Il deprezzamento della valuta è un altro rischio. Questo problema è particolarmente pronunciato in America Latina e nei Caraibi e nell’Africa sub-sahariana, dove il rapporto tra debito estero ed esportazioni dovrebbe raggiungere rispettivamente il 167% e il 147% nel 2023. In risposta, a quella che si presenta come un’emergenza prossima ventura, è stata introdotta, dal G20, la Debt service suspension initiative (Dssi). Con il sostegno della Banca mondiale e del Fondo monetario internazionale, tra maggio 2020 e dicembre 2021 la Dssi ha sospeso i pagamenti dovuti da 12,9 miliardi di dollari di 48 Paesi a basso reddito. Tuttavia questa è stata solo una soluzione temporanea: la Dssi non ha ridotto i livelli di debito e ha attratto una partecipazione minima da parte dei creditori del settore privato.

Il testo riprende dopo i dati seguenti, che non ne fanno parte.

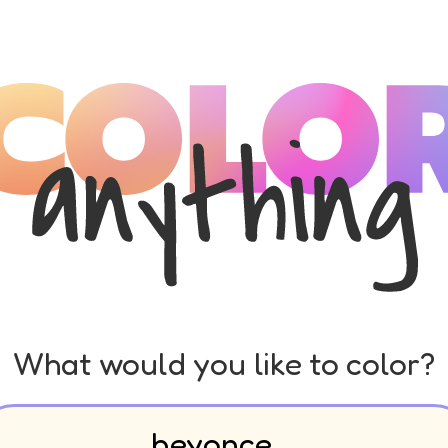
What would you like to color?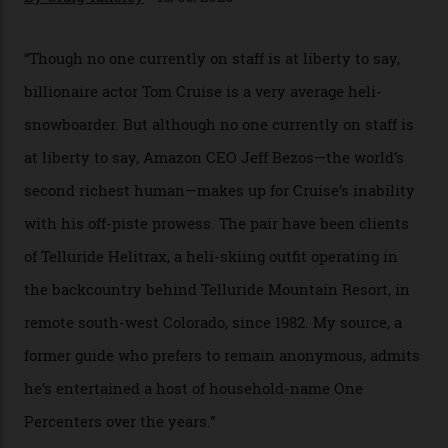
In Search of White Gold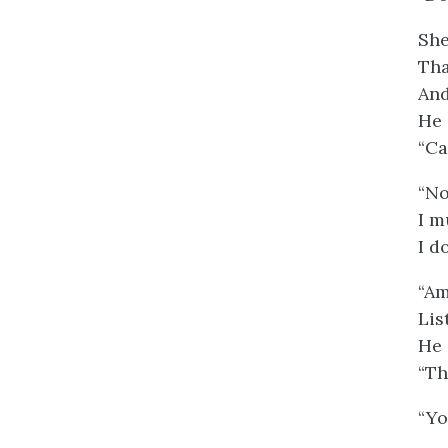
She
Tha
And
He 
“Ca
“No
I m
I d
“Am
Lis
He 
“Th
“Yo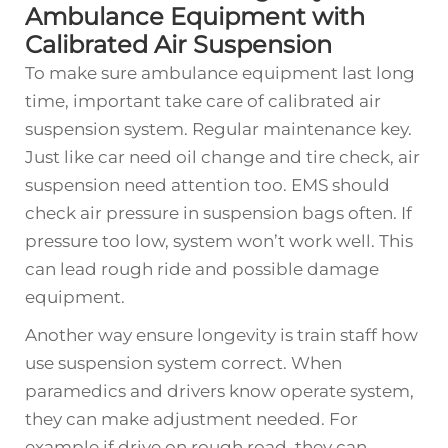
Ambulance Equipment with
Calibrated Air Suspension
To make sure ambulance equipment last long
time, important take care of calibrated air
suspension system. Regular maintenance key.
Just like car need oil change and tire check, air
suspension need attention too. EMS should
check air pressure in suspension bags often. If
pressure too low, system won’t work well. This
can lead rough ride and possible damage
equipment.
Another way ensure longevity is train staff how
use suspension system correct. When
paramedics and drivers know operate system,
they can make adjustment needed. For
example if drive on rough road, they can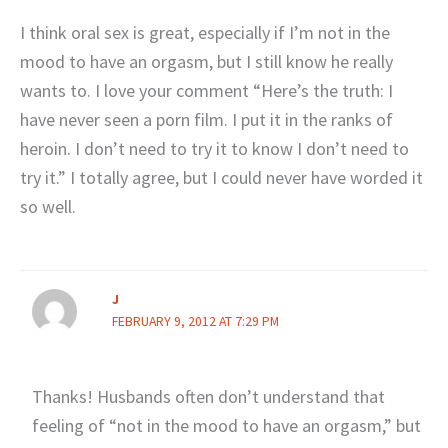
I think oral sex is great, especially if I’m not in the
mood to have an orgasm, but I still know he really
wants to. I love your comment “Here’s the truth: I
have never seen a porn film. I put it in the ranks of
heroin. I don’t need to try it to know I don’t need to
try it.” I totally agree, but I could never have worded it
so well.
J
FEBRUARY 9, 2012 AT 7:29 PM
Thanks! Husbands often don’t understand that
feeling of “not in the mood to have an orgasm,” but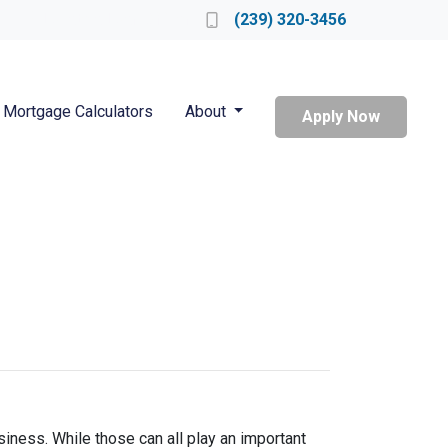
Locate a Loan Officer
(239) 320-3456
Mortgage Calculators
About
Apply Now
iness. While those can all play an important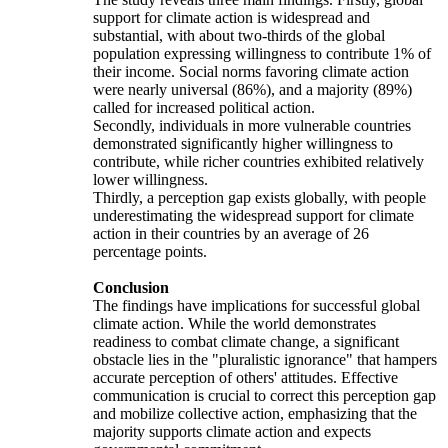
support for climate action is widespread and
substantial, with about two-thirds of the global
population expressing willingness to contribute 1% of
their income. Social norms favoring climate action
were nearly universal (86%), and a majority (89%)
called for increased political action.
Secondly, individuals in more vulnerable countries
demonstrated significantly higher willingness to
contribute, while richer countries exhibited relatively
lower willingness.
Thirdly, a perception gap exists globally, with people
underestimating the widespread support for climate
action in their countries by an average of 26
percentage points.
Conclusion
The findings have implications for successful global
climate action. While the world demonstrates
readiness to combat climate change, a significant
obstacle lies in the "pluralistic ignorance" that hampers
accurate perception of others' attitudes. Effective
communication is crucial to correct this perception gap
and mobilize collective action, emphasizing that the
majority supports climate action and expects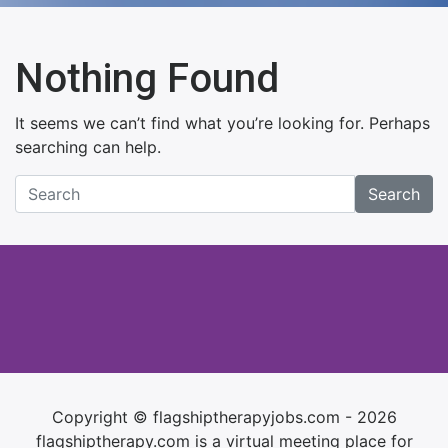
Nothing Found
It seems we can’t find what you’re looking for. Perhaps
searching can help.
Search
Copyright © flagshiptherapyjobs.com - 2026
flagshiptherapy.com is a virtual meeting place for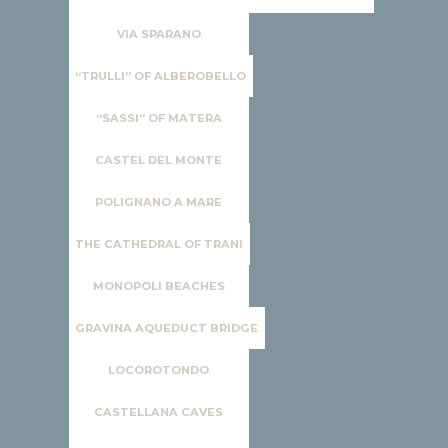
VIA SPARANO
“TRULLI” OF ALBEROBELLO
“SASSI” OF MATERA
CASTEL DEL MONTE
POLIGNANO A MARE
THE CATHEDRAL OF TRANI
MONOPOLI BEACHES
GRAVINA AQUEDUCT BRIDGE
LOCOROTONDO
CASTELLANA CAVES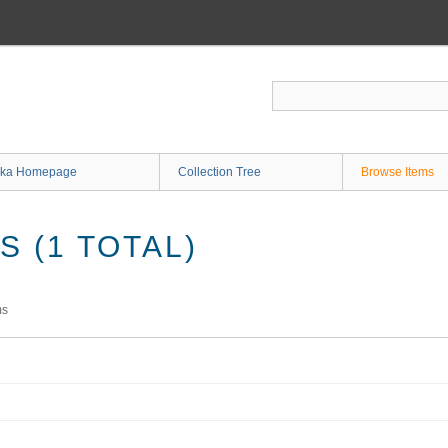
ka Homepage
Collection Tree
Browse Items
 (1 TOTAL)
ms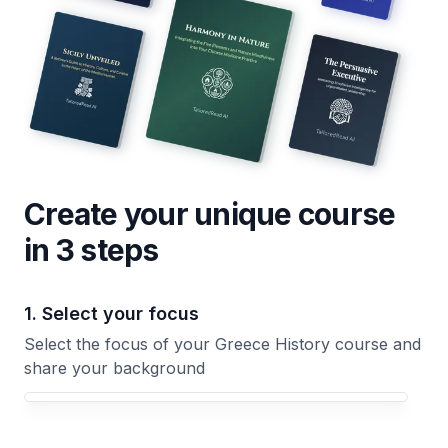
Create your unique
course
in 3 steps
1. Select your focus
Select the focus of your Greece History course and
share your background
Your Greece History course focus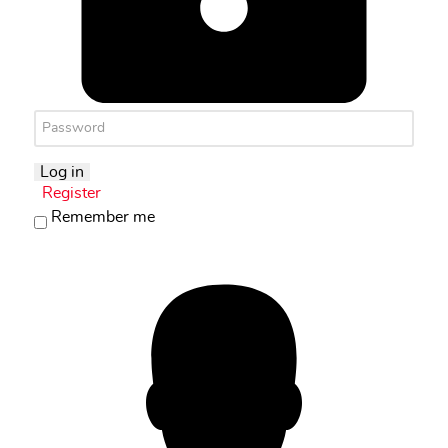
Log in
Register
Remember me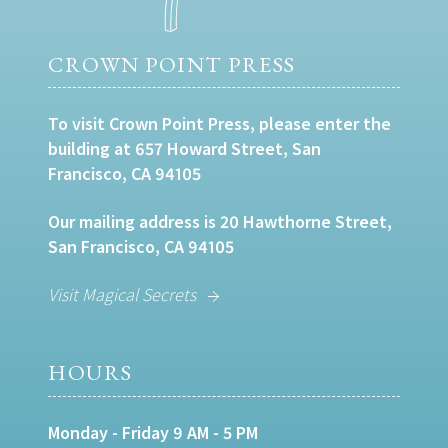
CROWN POINT PRESS
To visit Crown Point Press, please enter the
building at 657 Howard Street, San
Francisco, CA 94105
Our mailing address is 20 Hawthorne Street,
San Francisco, CA 94105
Visit Magical Secrets
HOURS
Monday - Friday 9 AM - 5 PM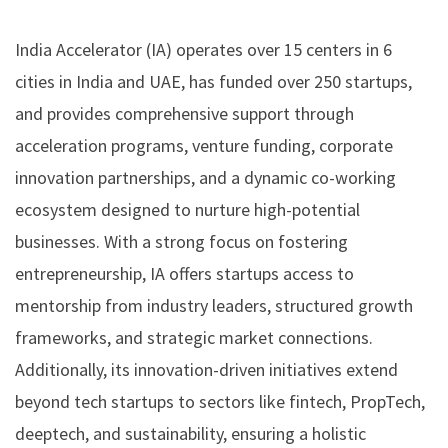
India Accelerator (IA) operates over 15 centers in 6
cities in India and UAE, has funded over 250 startups,
and provides comprehensive support through
acceleration programs, venture funding, corporate
innovation partnerships, and a dynamic co-working
ecosystem designed to nurture high-potential
businesses. With a strong focus on fostering
entrepreneurship, IA offers startups access to
mentorship from industry leaders, structured growth
frameworks, and strategic market connections.
Additionally, its innovation-driven initiatives extend
beyond tech startups to sectors like fintech, PropTech,
deeptech, and sustainability, ensuring a holistic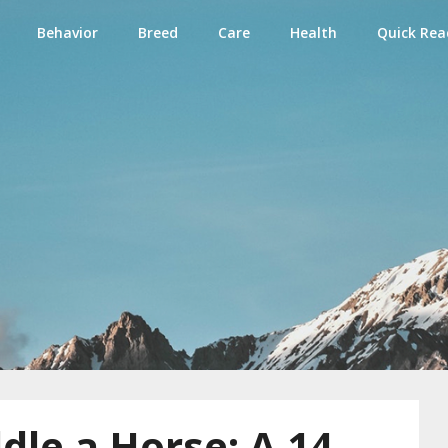
Behavior
Breed
Care
Health
Quick Rea
e
le a Horse: A 14-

All’inizio di quest’anno, la Banca mondiale e il Fmi hanno predisposto un piano d’azione per migliorare il programma, con quattro raccomandazioni: tempistica chiara, sospensione dei pagamenti del debito durante i negoziati, definizione di processi e regole chiari, e requisiti di ammissibilità ampliati. Il Piano prevede correzioni a lungo termine, non molto diverse da quelle contemplate nella Recovery Facility del Next Generation Eu e, da lì, incorporate nei Programmi nazionali di ripresa e resilienza.
Viene spontaneo chiedersi: invece di creare una nuova struttura o parcheggiare per sempre il debito dei Paesi europei a maggior rischio presso la Banca centrale europea snaturandone obiettivi e compiti o trasformare il Meccanismo europeo di stabilità in una cassaforte per il debito – idee che vengono lanciate qua e là in queste settimane – perché non utilizzare questa strumentazione anche per il debito eccessivo nell’Eurozona?